*INSTRUCTIONS FOR THE TASK:*
A verbatim reproduction of the lines below, from the line containing "M 544,799 L 614,807 L 599,933 L 530,926 Z" through the line containing "M 576,942 L", both ends included, is the whole required output.
◆ ◆ ◆ ◆ ◆
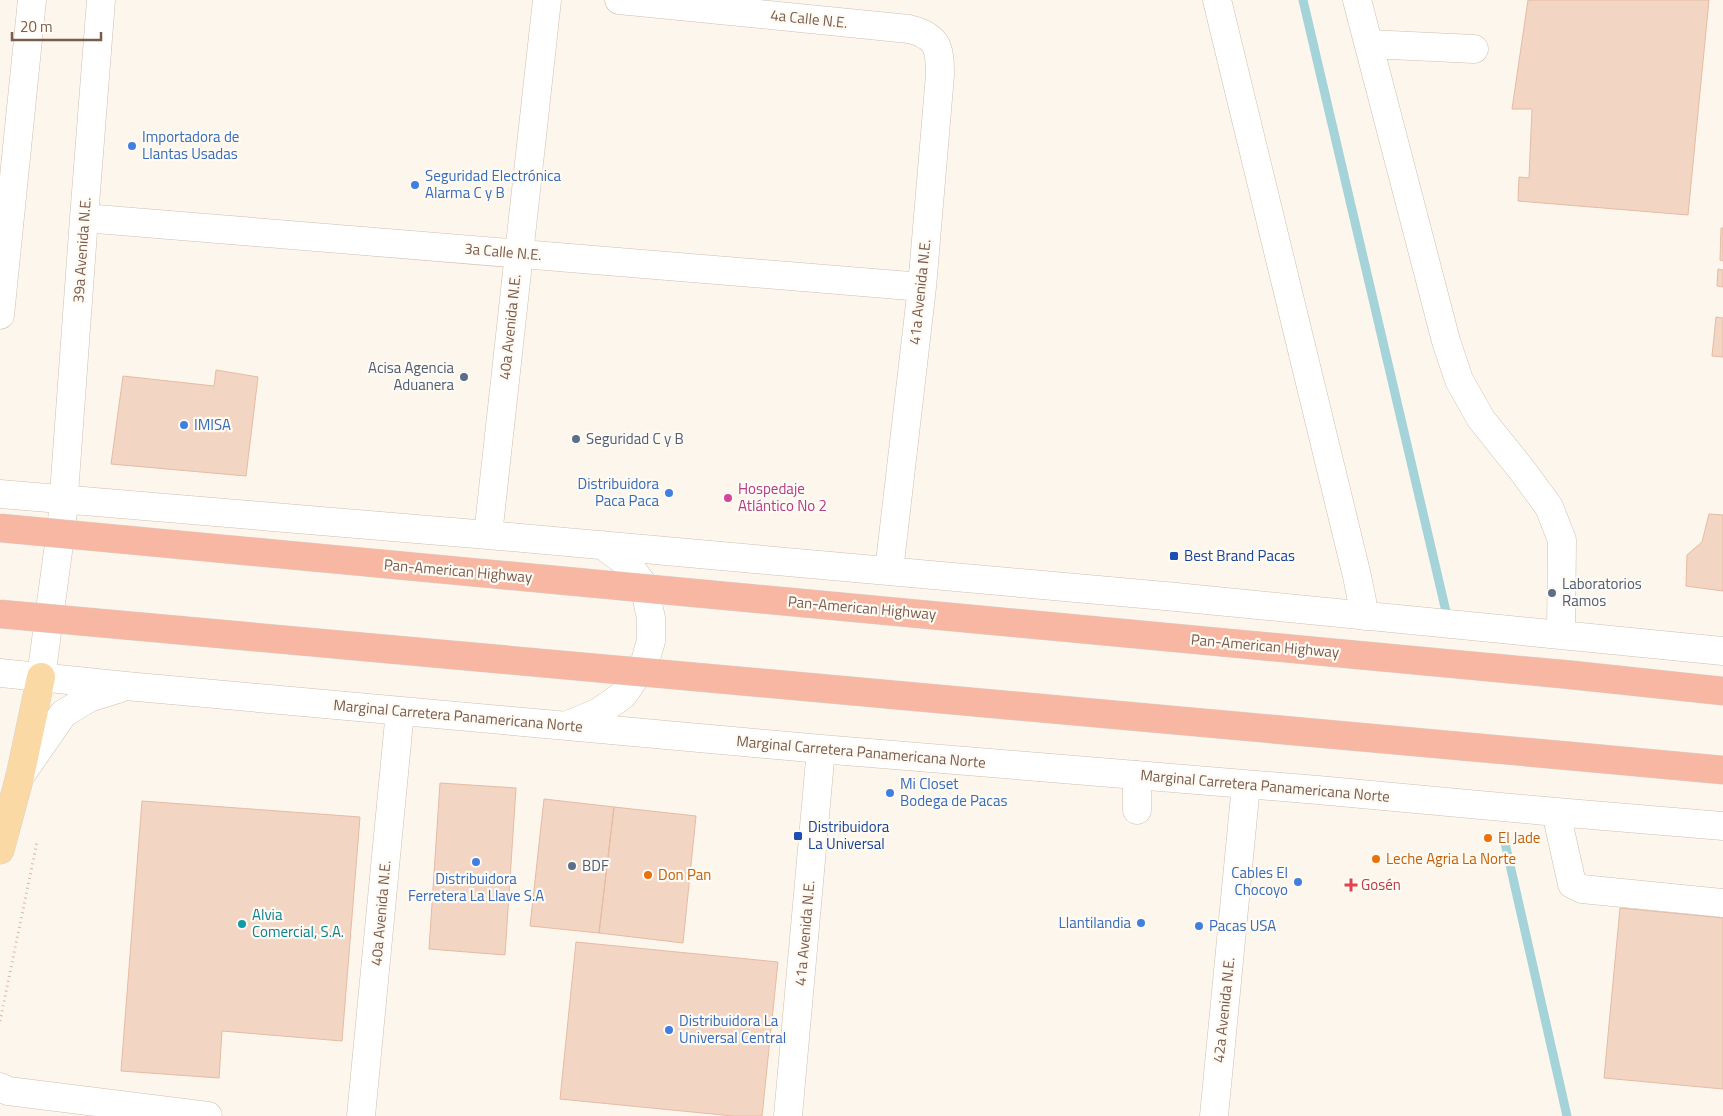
<svg xmlns="http://www.w3.org/2000/svg" width="1723" height="1116" font-family="'Titillium Web',sans-serif">
  <rect width="100%" height="100%" fill="#fdf6ec"/>
  <g fill="none" stroke-linecap="round" stroke-linejoin="round">
    <path stroke="#a5d3da" stroke-width="9" d="M 1303,0 L 1448,620
      M 1503,834 L 1567,1116"/>
  </g>
  <path fill="#f3d5c3" stroke="#e6bba3" d="M 1528,0 L 1709,0 L 1688,215 L 1518,201 L 1519,177 L 1529,178 L 1532,109 L 1512,109 Z
    M 1721,228 L 1723,228 L 1723,261 L 1720,260 Z
    M 1718,269 L 1723,270 L 1723,287 L 1717,286 Z
    M 1716,317 L 1723,318 L 1723,357 L 1712,356 Z
    M 216,370 L 258,377 L 246,476 L 111,464 L 123,376 L 214,386 Z
    M 1709,514 L 1723,515 L 1723,591 L 1686,586 L 1687,555 L 1702,542 Z
    M 440,783 L 516,788 L 505,955 L 429,949 Z
    M 544,799 L 614,807 L 599,933 L 530,926 Z
    M 142,801 L 360,817 L 342,1041 L 222,1031 L 219,1078 L 121,1071 Z
    M 614,807 L 696,816 L 683,943 L 599,933 Z
    M 1620,908 L 1723,918 L 1723,1089 L 1604,1078 Z
    M 576,942 L 778,962 L 762,1116 L 733,1116 L 560,1099 Z"/>
  <g fill="none" stroke-linecap="round" stroke-linejoin="round">
    <defs>
      <path id="minor" d="M 619,0 L 909,29 C 938,36 940,48 940,75 L 922,287 L 889,571
        M 1217,0 L 1357,576 L 1365,616
        M 1357,0 L 1446,341 L 1459,380 L 1481,419 L 1525,474 L 1549,507 L 1562,540 L 1561,634
        M 1369,44 L 1474,49
        M 84,218 L 922,287
        M 0,315 L 32,0
        M 0,494 L 488,535 L 1176,597 L 1723,651
        M 488,535 L 547,0
        M 0,673 L 126,686 L 821,749 L 1318,790 L 1556,812 L 1723,826
        M 41,677 L 62,522 L 84,218 L 101,0
        M 568,725 L 599,712 L 623,695 L 644,665 L 651,641 L 651,618 L 644,586 L 628,564 L 603,545
        M 20,776 L 63,714 L 89,698 L 118,689
        M 1137,810 L 1137,775
        M 1556,812 L 1572,884 L 1582,889 L 1723,903
        M 0,1087 L 8,1091 L 208,1116
        M 361,1116 L 400,711
        M 788,1116 L 821,749
        M 1214,1116 L 1246,785"/>
      <path id="major" d="M 0,850 L 20,776 L 41,677"/>
      <path id="highway" d="M 1572,675 L 1723,691
        M 1570,756 L 1723,770"/>
    </defs>
    <use href="#minor" stroke="#d1beb0" stroke-width="29"/>
    <use href="#major" stroke="#dad1cd" stroke-width="29"/>
    <use href="#highway" stroke="#dad1cd" stroke-width="29"/>
    <path stroke="#d9b8a5" stroke-width="3" stroke-dasharray="1 4" stroke-linecap="butt" d="M 0,1021 L 37,842"/>
    <use href="#minor" stroke="#fff" stroke-width="28"/>
    <use href="#major" stroke="#fbd9a5" stroke-width="28"/>
    <use href="#highway" stroke="#f7b7a3" stroke-width="28"/>
    <defs>
      <path id="highway-bridge" d="M 0,528 L 1572,675
        M 0,614 L 1570,756"/>
    </defs>
    <use href="#highway-bridge" stroke="#dad1cd" stroke-width="29" stroke-linecap="butt"/>
    <use href="#highway-bridge" stroke="#f7b7a3" stroke-width="28"/>
  </g>
  <g fill="#3f7fe0" stroke="#fffaf3" stroke-width="2">
    <circle cx="132" cy="146" r="5"/>
    <circle cx="415" cy="185" r="5"/>
    <circle cx="184" cy="425" r="5"/>
    <circle cx="669" cy="493" r="5"/>
    <circle cx="890" cy="793" r="5"/>
    <circle cx="476" cy="862" r="5"/>
    <circle cx="1298" cy="882" r="5"/>
    <circle cx="1141" cy="923" r="5"/>
    <circle cx="1199" cy="926" r="5"/>
    <circle cx="669" cy="1030" r="5"/>
  </g>
  <g fill="#5c6f8a" stroke="#fffaf3" stroke-width="2">
    <circle cx="464" cy="377" r="5"/>
    <circle cx="576" cy="439" r="5"/>
    <circle cx="1552" cy="593" r="5"/>
    <circle cx="572" cy="866" r="5"/>
  </g>
  <circle fill="#d1479c" stroke="#fffaf3" stroke-width="2" cx="728" cy="498" r="5"/>
  <g fill="#1a4fb4" stroke="#fffaf3" stroke-width="2">
    <rect x="1169" y="551" width="10" height="10" rx="2.5"/>
    <rect x="793" y="831" width="10" height="10" rx="2.5"/>
  </g>
  <g fill="#e8710a" stroke="#fffaf3" stroke-width="2">
    <circle cx="1488" cy="838" r="5"/>
    <circle cx="1376" cy="859" r="5"/>
    <circle cx="648" cy="875" r="5"/>
  </g>
  <path fill="#e0444e" stroke="#fffaf3" stroke-width="2" d="M1348.5 877.5h5v5h5v5h-5v5h-5v-5h-5v-5h5z"/>
  <circle fill="#0f9aa8" stroke="#fffaf3" stroke-width="2" cx="242" cy="924" r="5"/>
  <g text-anchor="middle" stroke-width="4.5" stroke-linejoin="round" paint-order="stroke">
    <g font-size="15" fill="#7a5c4d" stroke="#fffaf3">
      <text transform="translate(809 19) rotate(6)" y="5">4a Calle N.E.</text>
      <text transform="translate(82 250) rotate(-86)" y="5">39a Avenida N.E.</text>
      <text transform="translate(503 252) rotate(5)" y="5">3a Calle N.E.</text>
      <text transform="translate(920 292) rotate(-84)" y="5">41a Avenida N.E.</text>
      <text transform="translate(510 327) rotate(-84)" y="5">40a Avenida N.E.</text>
      <text transform="translate(458 571) rotate(5)" y="5">Pan-American Highway</text>
      <text transform="translate(862 608) rotate(5)" y="5">Pan-American Highway</text>
      <text transform="translate(1265 646) rotate(5)" y="5">Pan-American Highway</text>
      <text transform="translate(458 716) rotate(5)" y="5">Marginal Carretera Panamericana Norte</text>
      <text transform="translate(861 752) rotate(5)" y="5">Marginal Carretera Panamericana Norte</text>
      <text transform="translate(1265 786) rotate(5)" y="5">Marginal Carretera Panamericana Norte</text>
      <text transform="translate(381 913) rotate(-85)" y="5">40a Avenida N.E.</text>
      <text transform="translate(805 933) rotate(-85)" y="5">41a Avenida N.E.</text>
      <text transform="translate(1224 1010) rotate(-84)" y="5">42a Avenida N.E.</text>
    </g>
    <g font-size="15" fill="#366cbe" stroke="#fffaf3" text-anchor="start">
      <text x="142" y="142">Importadora de<tspan x="142" dy="17">Llantas Usadas</tspan></text>
      <text x="425" y="181">Seguridad Electrónica<tspan x="425" dy="17">Alarma C y B</tspan></text>
      <text x="194" y="430">IMISA</text>
      <text x="659" y="489" text-anchor="end">Distribuidora<tspan x="659" dy="17">Paca Paca</tspan></text>
      <text x="900" y="789">Mi Closet<tspan x="900" dy="17">Bodega de Pacas</tspan></text>
      <text x="1288" y="878" text-anchor="end">Cables El<tspan x="1288" dy="17">Chocoyo</tspan></text>
      <text x="476" y="884" text-anchor="middle">Distribuidora<tspan x="476" dy="17">Ferretera La Llave S.A</tspan></text>
      <text x="1131" y="928" text-anchor="end">Llantilandia</text>
      <text x="1209" y="931">Pacas USA</text>
      <text x="679" y="1026">Distribuidora La<tspan x="679" dy="17">Universal Central</tspan></text>
    </g>
    <g font-size="15" fill="#4e5e75" stroke="#fffaf3" text-anchor="start">
      <text x="454" y="373" text-anchor="end">Acisa Agencia<tspan x="454" dy="17">Aduanera</tspan></text>
      <text x="586" y="444">Seguridad C y B</text>
      <text x="1562" y="589">Laboratorios<tspan x="1562" dy="17">Ramos</tspan></text>
      <text x="582" y="871">BDF</text>
    </g>
    <g font-size="15" fill="#b23c85" stroke="#fffaf3" text-anchor="start">
      <text x="738" y="494">Hospedaje<tspan x="738" dy="17">Atlántico No 2</tspan></text>
    </g>
    <g font-size="15" fill="#164399" stroke="#fffaf3" text-anchor="start">
      <text x="1184" y="561">Best Brand Pacas</text>
      <text x="808" y="832">Distribuidora<tspan x="808" dy="17">La Universal</tspan></text>
    </g>
    <g font-size="15" fill="#c56008" stroke="#fffaf3" text-anchor="start">
      <text x="1498" y="843">El Jade</text>
      <text x="1386" y="864">Leche Agria La Norte</text>
      <text x="658" y="880">Don Pan</text>
    </g>
    <g font-size="15" fill="#be3a42" stroke="#fffaf3" text-anchor="start">
      <text x="1361" y="890">Gosén</text>
    </g>
    <g font-size="15" fill="#0d838f" stroke="#fffaf3" text-anchor="start">
      <text x="252" y="920">Alvia<tspan x="252" dy="17">Comercial, S.A.</tspan></text>
    </g>
  </g>
  <path d="M12 32v8h89v-8" fill="none" stroke="#7a5c4d" stroke-width="2.5"/>
  <text x="20" y="32" font-size="15" fill="#7a5c4d" stroke="#fffaf3" stroke-width="4" paint-order="stroke">20 m</text>
</svg>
◆ ◆ ◆ ◆ ◆
*RESULT OF THIS TASK:*
    M 544,799 L 614,807 L 599,933 L 530,926 Z
    M 142,801 L 360,817 L 342,1041 L 222,1031 L 219,1078 L 121,1071 Z
    M 614,807 L 696,816 L 683,943 L 599,933 Z
    M 1620,908 L 1723,918 L 1723,1089 L 1604,1078 Z
    M 576,942 L 778,962 L 762,1116 L 733,1116 L 560,1099 Z"/>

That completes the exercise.